I grew up in the countryside near Taegu, which is the third largest city in Korea. My dad was a farmer, but he graduated high school, which is a high level of education in terms of in a countryside farm. When I was 11 years old, I represented my elementary school in the province science competition. The exam material was about acid–base titration. It seems like I did pretty well, and I received the silver medal. And then I thought, why don’t I become a scientist? So, I picked my career very early.
When you become an independent researcher, you don’t want to repeat or continue whatever you have done for your PhD. When I became a new professor in 1997, nanoscience was emerging, it was a completely new research area. I thought, ‘this is going to be a lot of fun, let me try this’. Actually, in the beginning it was not easy at all, because it was completely different from what I did in my PhD and postdoctoral research. But it’s one of the best decisions I ever made. That’s really what made me what I am now.
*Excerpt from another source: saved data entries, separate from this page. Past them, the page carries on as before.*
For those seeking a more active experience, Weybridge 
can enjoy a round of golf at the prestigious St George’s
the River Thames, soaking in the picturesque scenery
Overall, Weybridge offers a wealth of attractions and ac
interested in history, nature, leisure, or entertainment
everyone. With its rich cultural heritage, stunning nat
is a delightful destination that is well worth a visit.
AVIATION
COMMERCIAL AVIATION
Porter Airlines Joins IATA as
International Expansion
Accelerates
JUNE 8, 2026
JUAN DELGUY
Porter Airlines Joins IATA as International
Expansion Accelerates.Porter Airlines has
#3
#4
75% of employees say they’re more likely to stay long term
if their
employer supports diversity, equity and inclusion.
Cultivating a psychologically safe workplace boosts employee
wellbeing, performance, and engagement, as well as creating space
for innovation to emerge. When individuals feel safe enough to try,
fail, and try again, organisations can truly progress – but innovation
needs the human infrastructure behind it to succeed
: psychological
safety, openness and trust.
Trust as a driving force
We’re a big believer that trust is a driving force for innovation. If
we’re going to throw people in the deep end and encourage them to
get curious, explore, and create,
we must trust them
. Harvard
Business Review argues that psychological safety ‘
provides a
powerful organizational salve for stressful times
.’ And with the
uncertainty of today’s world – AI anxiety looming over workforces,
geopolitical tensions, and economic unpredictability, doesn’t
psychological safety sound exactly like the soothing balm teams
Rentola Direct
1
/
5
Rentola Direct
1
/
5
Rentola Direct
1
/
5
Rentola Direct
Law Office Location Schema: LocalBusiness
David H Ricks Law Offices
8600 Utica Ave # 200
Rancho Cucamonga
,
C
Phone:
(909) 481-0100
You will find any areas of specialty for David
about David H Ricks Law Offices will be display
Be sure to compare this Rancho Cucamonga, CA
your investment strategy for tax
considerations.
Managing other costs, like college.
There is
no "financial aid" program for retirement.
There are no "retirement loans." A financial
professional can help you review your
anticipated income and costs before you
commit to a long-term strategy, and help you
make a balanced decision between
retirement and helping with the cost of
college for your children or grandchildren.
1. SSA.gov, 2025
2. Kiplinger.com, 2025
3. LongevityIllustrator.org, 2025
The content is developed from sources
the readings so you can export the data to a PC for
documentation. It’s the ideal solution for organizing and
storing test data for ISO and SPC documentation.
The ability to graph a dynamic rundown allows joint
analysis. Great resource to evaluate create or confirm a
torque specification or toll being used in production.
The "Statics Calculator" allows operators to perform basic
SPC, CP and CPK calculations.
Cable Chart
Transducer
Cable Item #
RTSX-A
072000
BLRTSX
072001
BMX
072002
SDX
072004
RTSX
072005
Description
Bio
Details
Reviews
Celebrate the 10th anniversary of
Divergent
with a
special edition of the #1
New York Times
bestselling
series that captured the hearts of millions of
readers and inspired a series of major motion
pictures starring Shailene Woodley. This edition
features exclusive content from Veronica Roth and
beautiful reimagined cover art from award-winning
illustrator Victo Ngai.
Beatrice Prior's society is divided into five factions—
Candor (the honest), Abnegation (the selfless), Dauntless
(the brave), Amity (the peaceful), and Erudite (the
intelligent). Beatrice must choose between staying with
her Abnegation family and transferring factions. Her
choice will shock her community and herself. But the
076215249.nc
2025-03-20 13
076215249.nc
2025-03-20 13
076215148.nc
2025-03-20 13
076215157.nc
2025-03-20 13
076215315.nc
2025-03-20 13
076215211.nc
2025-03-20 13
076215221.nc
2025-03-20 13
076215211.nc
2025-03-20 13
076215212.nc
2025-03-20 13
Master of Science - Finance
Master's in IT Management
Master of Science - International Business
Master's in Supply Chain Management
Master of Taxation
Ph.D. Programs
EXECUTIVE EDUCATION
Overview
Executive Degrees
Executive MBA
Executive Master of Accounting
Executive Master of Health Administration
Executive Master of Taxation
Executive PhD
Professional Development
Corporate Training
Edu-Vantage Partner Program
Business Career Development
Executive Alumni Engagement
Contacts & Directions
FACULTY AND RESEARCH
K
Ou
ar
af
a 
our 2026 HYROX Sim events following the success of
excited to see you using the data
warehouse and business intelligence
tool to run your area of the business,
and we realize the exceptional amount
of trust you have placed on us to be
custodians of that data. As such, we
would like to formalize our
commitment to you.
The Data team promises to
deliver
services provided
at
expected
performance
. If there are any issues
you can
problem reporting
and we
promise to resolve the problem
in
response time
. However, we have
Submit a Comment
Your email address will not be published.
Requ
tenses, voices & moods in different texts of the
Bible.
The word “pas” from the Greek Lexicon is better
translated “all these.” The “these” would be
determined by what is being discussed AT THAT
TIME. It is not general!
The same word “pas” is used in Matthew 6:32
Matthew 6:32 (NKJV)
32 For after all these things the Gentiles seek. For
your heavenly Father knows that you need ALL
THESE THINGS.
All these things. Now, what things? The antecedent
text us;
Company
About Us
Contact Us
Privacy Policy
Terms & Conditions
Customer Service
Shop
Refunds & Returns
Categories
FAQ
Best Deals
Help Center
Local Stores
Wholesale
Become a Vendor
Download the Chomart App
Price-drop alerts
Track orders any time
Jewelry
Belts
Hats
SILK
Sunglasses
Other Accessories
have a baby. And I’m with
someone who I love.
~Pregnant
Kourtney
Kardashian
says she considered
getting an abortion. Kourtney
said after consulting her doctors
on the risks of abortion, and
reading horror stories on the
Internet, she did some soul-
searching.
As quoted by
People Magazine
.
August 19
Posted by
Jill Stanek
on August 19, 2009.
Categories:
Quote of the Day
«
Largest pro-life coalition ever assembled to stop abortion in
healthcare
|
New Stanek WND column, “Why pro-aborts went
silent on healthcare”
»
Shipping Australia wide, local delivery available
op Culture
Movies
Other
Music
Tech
I’m really happy that our heat-up process has become almost the standard method to make uniform sized nanoparticles of different kinds of materials in large quantities. That’s my most important achievement. That’s why last year, I was selected as a Citation laureate, along with Moungi Bawendi and Chris Murray. The problem is, people only recognise me for my two papers about the heat-up process, not my many other papers about different topics. But I mean, I cannot complain.
I always emphasise to my students, you’ve got to try to get new research ideas. The best way is reading recent articles in top journals. I still do it now. Whenever I have new ideas I send a message to my students. I’m always sharing my ideas with them.
The Institute for Basic Science [IBS] programme is an absolutely fantastic programme. All of my friends in the United States really envy me. Now I’m the director of the Center for Nanoparticle Research I don’t have to write proposals anymore. The Institute is modelled after the MPI system in Germany and the RIKEN system in Japan. Funding is quite generous, over $6 million per year. I have all the authority, I can choose whatever research topic I want to do, I can pick whichever young scientists I want to work with, I can choose everything. And we have excellent graduate students around, that’s even better.
You have to be good at human relationships
When I look back at my research career pathway, support from the IBS allowed me to make a really big jump in the breadth and depth of my research, in performance and also collaborations. And I have been able to recruit several excellent young scientists, including Dae-Hyeong Kim and Jungwon Park. I’m really happy that I was able to help them and then they can grow. That’s so exciting.
My students only spend three or four years with me and then they switch research topic. I convinced five of them who were interested to switch to Dae-Hyeong Kim’s group and Jungwon Park’s group when the groups were first set up. That’s how we help new professors to start easily – right from the beginning, they already have well trained graduate students and postdocs, and they also share our IBS research funding.
To get a PhD in my group, you have to do two things. You’ve got to post two papers in top journals. That means you have to work hard. But more importantly, you have to be good at human relationships. You have to know how to get along with other researchers. Because all of our papers published for the last 10 years in top-tier journals are through collaboration. Oftentimes we have more than 15 authors on a paper. Multidisciplinary collaboration is not optional, it’s a must.
My life is really simple. I either read a paper or write a paper, and then the rest of the time, play tennis or sometimes practise golf. My favourite is playing tennis. As a professor, as a scientist, and also an IBS director – I was also a JACS’s associate editor until last year – there’s a lot of stress. If you do some really good exercise, that’s really helpful. I play a lot, at least three times a week, oftentimes four times a week. In Korea, we don’t have many tennis courts available. That’s why we always play doubles. And that’s how you get to know other people. It’s a lot of fun.